## Задание
Верните дословно строки данных: начните со строки, содержащей «Q: Count the chocolate slices on the trays.», и остановитесь после строки, содержащей «Count of buckets on the white backdrop: 24».

(Фрагмент набора данных)
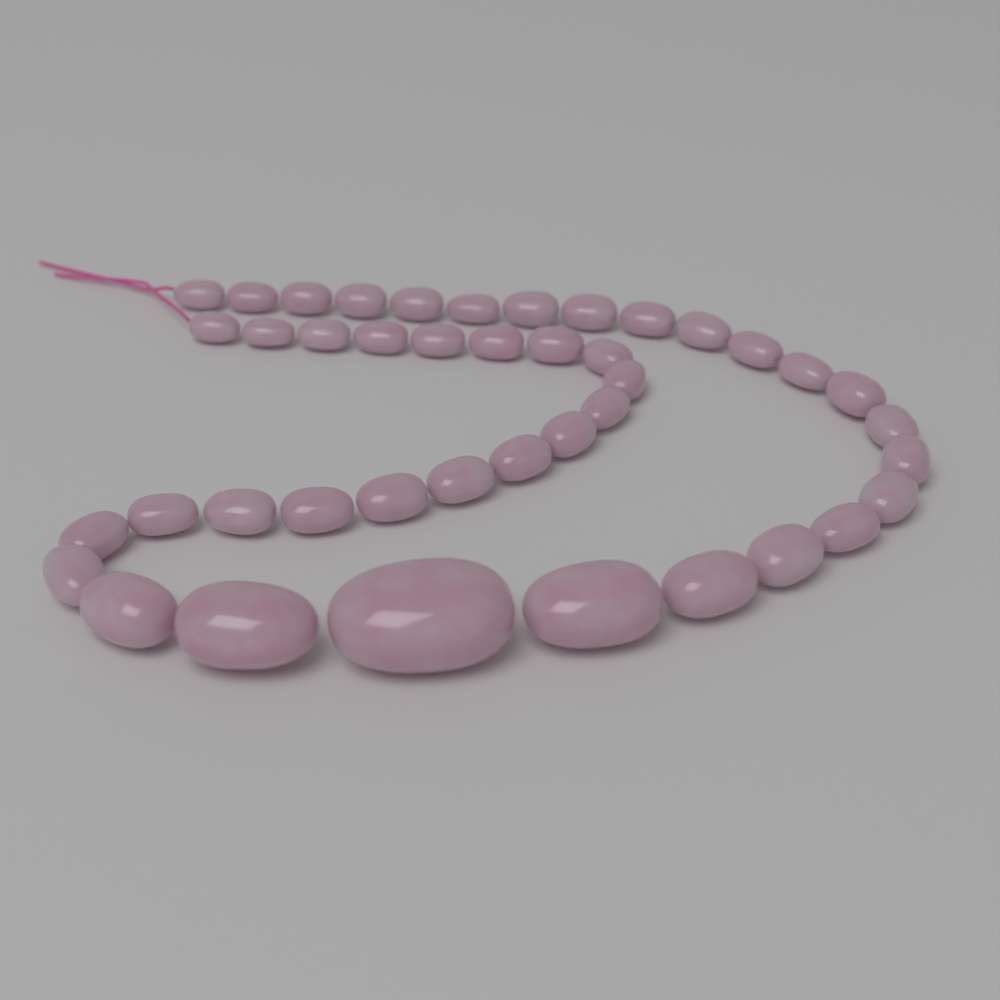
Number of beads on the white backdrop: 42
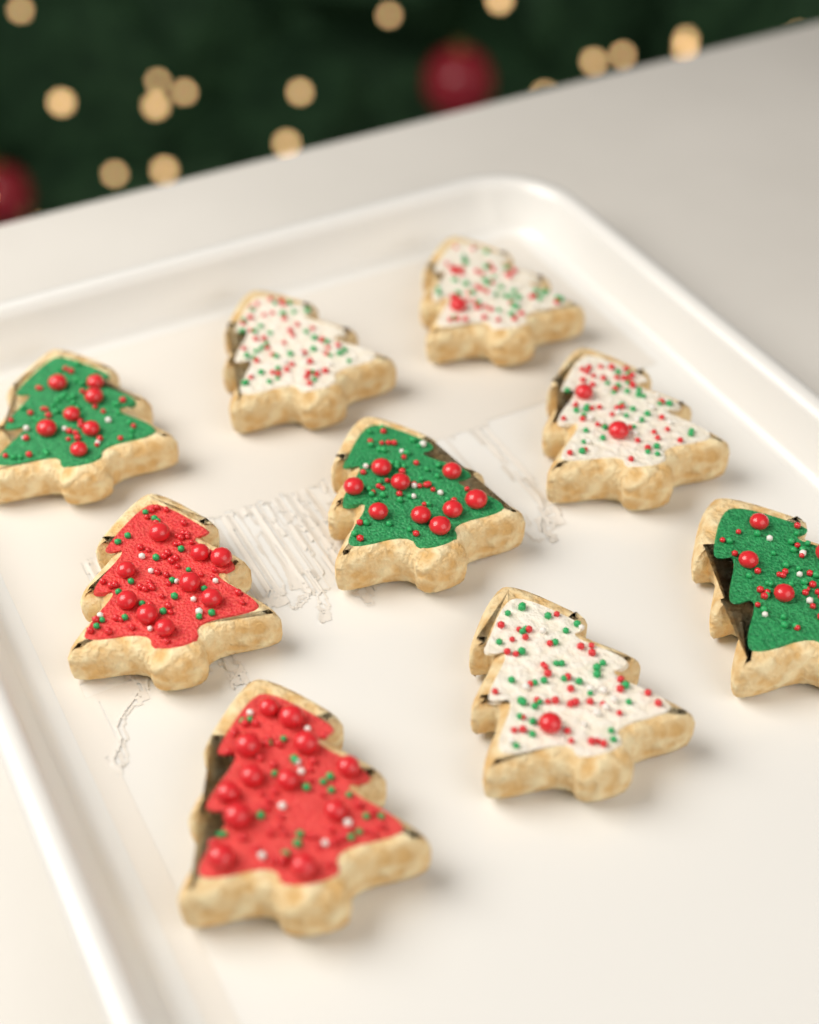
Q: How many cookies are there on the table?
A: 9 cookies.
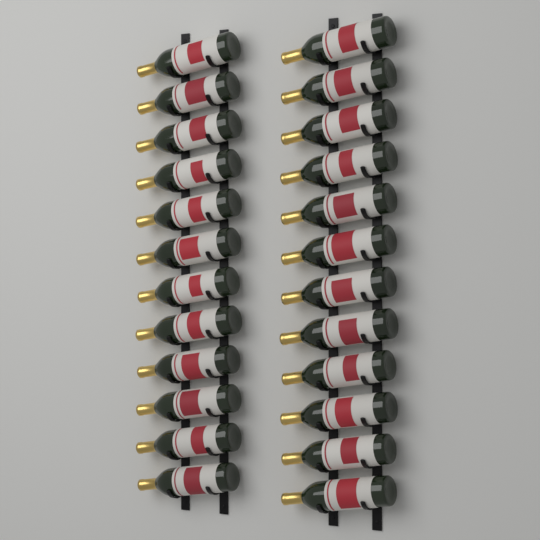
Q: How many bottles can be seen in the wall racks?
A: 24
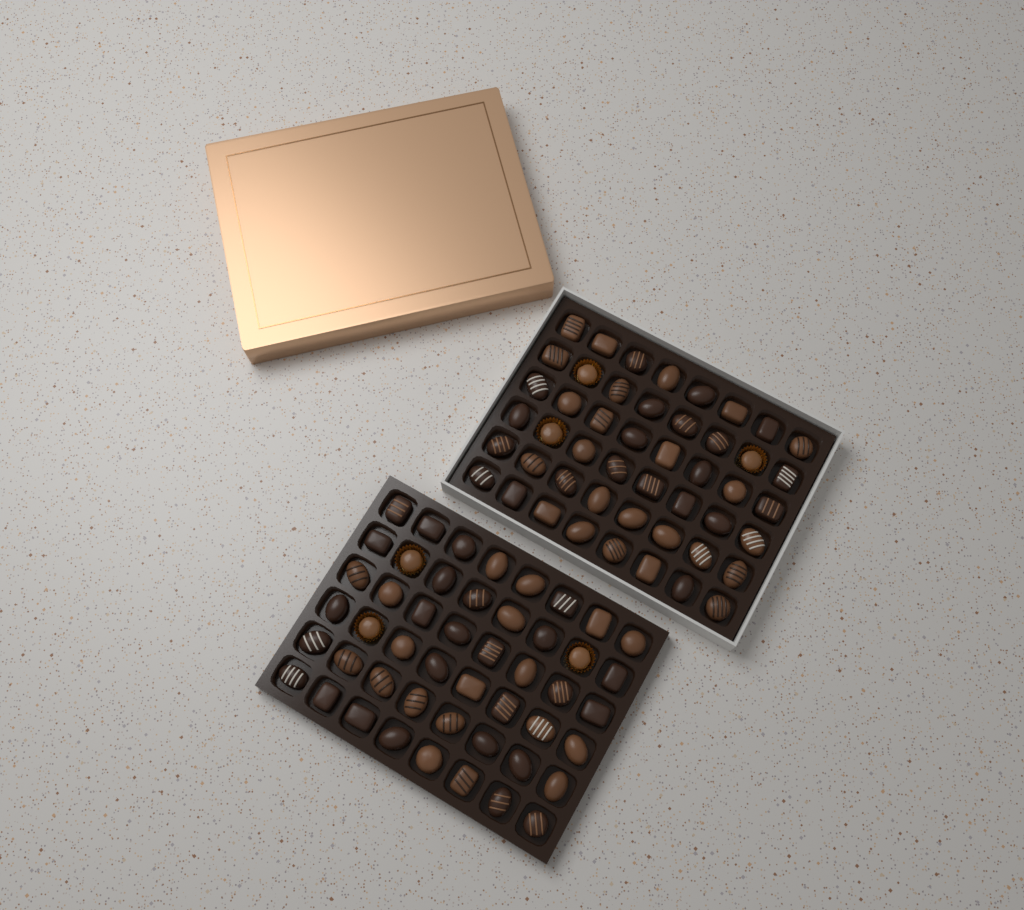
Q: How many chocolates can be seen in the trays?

--

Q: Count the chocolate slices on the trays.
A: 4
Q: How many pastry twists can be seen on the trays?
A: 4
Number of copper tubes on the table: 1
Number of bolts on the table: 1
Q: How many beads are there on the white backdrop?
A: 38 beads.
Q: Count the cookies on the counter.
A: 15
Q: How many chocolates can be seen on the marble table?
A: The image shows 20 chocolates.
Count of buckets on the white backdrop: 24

## Решение
Q: Count the chocolate slices on the trays.
A: 4
Q: How many pastry twists can be seen on the trays?
A: 4
Number of copper tubes on the table: 1
Number of bolts on the table: 1
Q: How many beads are there on the white backdrop?
A: 38 beads.
Q: Count the cookies on the counter.
A: 15
Q: How many chocolates can be seen on the marble table?
A: The image shows 20 chocolates.
Count of buckets on the white backdrop: 24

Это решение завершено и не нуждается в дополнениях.